Start of Text section

United States District Court, Western District of Oklahoma
Jan 31, 2022
No. CIV-20-901-R (W.D. Okla. Jan. 31, 2022)

Opinion

CIV-20-901-R

01-31-2022

ABRAM COLEMAN, Plaintiff, v. INDEPENDENT SCHOOL DISTRICT No. 1-41 of OKLAHOMA COUNTY, OKLAHOMA, a/k/a WESTERN HEIGHTS PUBLIC SCHOOLS, Defendants.


ORDER

DAVID L. RUSSELL, UNITED STATES DISTRICT JUDGE

Before the Court is Defendant Independent School District No. 1-41 of Oklahoma County's (“Western Heights” or “the District”) Motion for Summary Judgment. Doc. No. 29. The matter is fully briefed and ripe for decision. Plaintiff Abram Coleman additionally has filed an unopposed Motion to File a Sur-Reply [Doc. No. 43], a Motion for an Extension of Time and to Reopen Discovery [Doc. No. 44], and a Motion to Amend Complaint. Doc. No. 50. The Court DENIES the Motion for Summary Judgment for the reasons stated below. Furthermore, because the District raised novel and contradictory arguments in its Reply to Plaintiff's Response to the Motion for Summary Judgment [Doc. No. 42], the Court will find Western Heights has waived these arguments. Therefore, the Court DENIES Plaintiff's Motion to File a Sur-Reply, Motion for Extension of Time and to Reopen Discovery, and his Motion to Amend Complaint, which he filed in response to these novel arguments, as moot.

This case stems from Western Heights' decision to terminate Plaintiff's employment. The District hired Mr. Coleman as a teacher assistant/paraprofessional. Doc. 29 at 7. On August 10, 2018, Plaintiff signed a written employment agreement which stated he was to work a seven-hour workday at a rate of $11.45 an hour. Id. at 7-8. The contract additionally allowed Western Heights to terminate Mr. Coleman at will [Doc. No. 29-4], and it is an undisputed fact that Plaintiff's employment was a non-exempt position subject to 29 U.S.C. § 203 et seq., also known as the Fair Labor Standards Act (“FLSA”). The contract was silent as to any afterschool coaching duties. Doc. No. 29-4.

The District has attempted to withdraw its admission to this fact in its Reply. Doc. No. 42. The Court addresses this argument below.

End of Text section

• What to do:
[A] Return everything in the court order from "United States District Court, Western" down to "PUBLIC SCHOOLS, Defendants.", copied word for word.
[B] Retype everything in the entries from their very first line down to the line containing "What is the total", including both ends and keeping every line identical.

Start of Excerpted data

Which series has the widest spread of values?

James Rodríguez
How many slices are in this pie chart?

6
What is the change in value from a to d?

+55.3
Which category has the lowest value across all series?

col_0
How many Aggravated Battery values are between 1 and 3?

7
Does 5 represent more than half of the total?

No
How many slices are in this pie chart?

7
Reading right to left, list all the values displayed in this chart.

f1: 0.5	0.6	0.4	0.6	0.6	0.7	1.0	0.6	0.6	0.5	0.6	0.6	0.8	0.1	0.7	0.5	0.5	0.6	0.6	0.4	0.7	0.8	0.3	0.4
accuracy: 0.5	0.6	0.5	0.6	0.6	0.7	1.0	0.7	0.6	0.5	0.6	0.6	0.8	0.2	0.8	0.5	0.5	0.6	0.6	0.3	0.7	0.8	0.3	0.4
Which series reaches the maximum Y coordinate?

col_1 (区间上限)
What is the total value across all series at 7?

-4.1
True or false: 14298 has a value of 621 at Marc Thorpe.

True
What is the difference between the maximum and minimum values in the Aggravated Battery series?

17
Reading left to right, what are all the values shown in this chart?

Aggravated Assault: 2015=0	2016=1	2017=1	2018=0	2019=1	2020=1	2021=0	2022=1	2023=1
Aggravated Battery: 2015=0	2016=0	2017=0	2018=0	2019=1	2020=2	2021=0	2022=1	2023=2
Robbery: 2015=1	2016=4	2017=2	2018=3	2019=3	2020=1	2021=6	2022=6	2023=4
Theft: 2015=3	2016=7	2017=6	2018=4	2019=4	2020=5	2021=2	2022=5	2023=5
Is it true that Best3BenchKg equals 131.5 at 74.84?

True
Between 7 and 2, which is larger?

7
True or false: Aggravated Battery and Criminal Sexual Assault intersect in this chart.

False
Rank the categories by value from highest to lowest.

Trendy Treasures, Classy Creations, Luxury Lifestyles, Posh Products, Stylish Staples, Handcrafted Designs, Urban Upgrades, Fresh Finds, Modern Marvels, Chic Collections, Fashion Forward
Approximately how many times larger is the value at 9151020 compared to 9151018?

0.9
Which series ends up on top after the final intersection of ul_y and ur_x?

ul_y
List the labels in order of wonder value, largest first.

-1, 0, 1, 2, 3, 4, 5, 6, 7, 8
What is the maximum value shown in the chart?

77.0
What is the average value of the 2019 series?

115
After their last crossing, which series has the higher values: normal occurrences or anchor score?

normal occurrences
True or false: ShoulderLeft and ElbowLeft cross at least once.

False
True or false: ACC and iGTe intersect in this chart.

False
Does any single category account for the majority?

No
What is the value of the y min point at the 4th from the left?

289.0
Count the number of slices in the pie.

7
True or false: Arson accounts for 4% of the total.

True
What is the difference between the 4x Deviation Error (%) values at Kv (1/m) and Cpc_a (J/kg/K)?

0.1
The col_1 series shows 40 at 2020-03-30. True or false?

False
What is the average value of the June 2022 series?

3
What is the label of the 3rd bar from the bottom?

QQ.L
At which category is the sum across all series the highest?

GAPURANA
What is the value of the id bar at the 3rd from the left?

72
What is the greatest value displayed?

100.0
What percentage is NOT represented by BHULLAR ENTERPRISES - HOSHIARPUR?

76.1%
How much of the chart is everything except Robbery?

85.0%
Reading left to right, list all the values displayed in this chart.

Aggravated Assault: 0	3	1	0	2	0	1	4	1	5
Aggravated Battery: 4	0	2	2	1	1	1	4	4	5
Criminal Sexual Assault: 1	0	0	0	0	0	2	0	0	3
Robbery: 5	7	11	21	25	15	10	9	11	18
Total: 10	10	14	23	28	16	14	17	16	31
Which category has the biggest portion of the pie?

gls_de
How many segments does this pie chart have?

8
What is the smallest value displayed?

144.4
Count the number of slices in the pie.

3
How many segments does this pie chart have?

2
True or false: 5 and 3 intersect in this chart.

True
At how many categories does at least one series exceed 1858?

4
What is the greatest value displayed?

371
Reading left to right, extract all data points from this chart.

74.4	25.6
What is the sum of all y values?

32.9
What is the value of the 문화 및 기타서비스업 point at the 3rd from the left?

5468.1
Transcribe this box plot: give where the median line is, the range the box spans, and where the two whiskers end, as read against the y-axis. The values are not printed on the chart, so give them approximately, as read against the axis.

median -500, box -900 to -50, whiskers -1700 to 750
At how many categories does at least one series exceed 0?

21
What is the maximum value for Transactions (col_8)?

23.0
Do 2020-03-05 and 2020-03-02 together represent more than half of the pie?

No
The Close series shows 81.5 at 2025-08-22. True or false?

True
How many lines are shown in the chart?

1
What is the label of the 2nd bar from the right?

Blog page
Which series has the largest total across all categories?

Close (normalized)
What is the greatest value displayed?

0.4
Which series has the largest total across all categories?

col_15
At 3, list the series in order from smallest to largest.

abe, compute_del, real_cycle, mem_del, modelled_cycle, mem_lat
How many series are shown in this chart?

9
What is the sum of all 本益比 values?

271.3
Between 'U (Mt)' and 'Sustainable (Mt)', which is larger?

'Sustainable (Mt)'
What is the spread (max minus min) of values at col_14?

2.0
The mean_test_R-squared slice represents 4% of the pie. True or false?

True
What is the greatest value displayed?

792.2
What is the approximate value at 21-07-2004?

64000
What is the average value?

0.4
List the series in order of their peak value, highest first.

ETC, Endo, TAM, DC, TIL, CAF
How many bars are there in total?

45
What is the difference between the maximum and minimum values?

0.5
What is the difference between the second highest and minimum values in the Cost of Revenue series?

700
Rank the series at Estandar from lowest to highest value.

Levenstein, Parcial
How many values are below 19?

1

End of Excerpted data

• Outputs by task:
[A]
United States District Court, Western District of Oklahoma
Jan 31, 2022
No. CIV-20-901-R (W.D. Okla. Jan. 31, 2022)

Opinion

CIV-20-901-R

01-31-2022

ABRAM COLEMAN, Plaintiff, v. INDEPENDENT SCHOOL DISTRICT No. 1-41 of OKLAHOMA COUNTY, OKLAHOMA, a/k/a WESTERN HEIGHTS PUBLIC SCHOOLS, Defendants.

[B]
Which series has the widest spread of values?

James Rodríguez
How many slices are in this pie chart?

6
What is the change in value from a to d?

+55.3
Which category has the lowest value across all series?

col_0
How many Aggravated Battery values are between 1 and 3?

7
Does 5 represent more than half of the total?

No
How many slices are in this pie chart?

7
Reading right to left, list all the values displayed in this chart.

f1: 0.5	0.6	0.4	0.6	0.6	0.7	1.0	0.6	0.6	0.5	0.6	0.6	0.8	0.1	0.7	0.5	0.5	0.6	0.6	0.4	0.7	0.8	0.3	0.4
accuracy: 0.5	0.6	0.5	0.6	0.6	0.7	1.0	0.7	0.6	0.5	0.6	0.6	0.8	0.2	0.8	0.5	0.5	0.6	0.6	0.3	0.7	0.8	0.3	0.4
Which series reaches the maximum Y coordinate?

col_1 (区间上限)
What is the total value across all series at 7?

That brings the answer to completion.